* [Problem to solve]: Only the lines from the one with "пробиться к Сталинграду, где были окружены" through the end of the material below belong in the reply; transcribe them exactly.
[[ Given data, beginning ]]
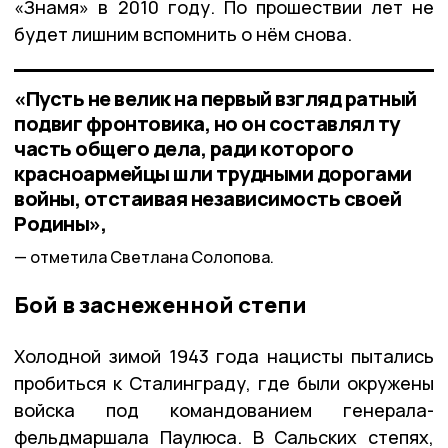
«Знамя» в 2010 году. По прошествии лет не
будет лишним вспомнить о нём снова.
«Пусть не велик на первый взгляд ратный
подвиг фронтовика, но он составлял ту
часть общего дела, ради которого
красноармейцы шли трудными дорогами
войны, отстаивая независимость своей
Родины»,
отметила Светлана Солопова.
Бой в заснеженной степи
Холодной зимой 1943 года нацисты пытались
пробиться к Сталинграду, где были окружены
войска под командованием генерала-
фельдмаршала Паулюса. В Сальских степях,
[[ Given data, end ]]
* [Answer box]:
пробиться к Сталинграду, где были окружены
войска под командованием генерала-
фельдмаршала Паулюса. В Сальских степях,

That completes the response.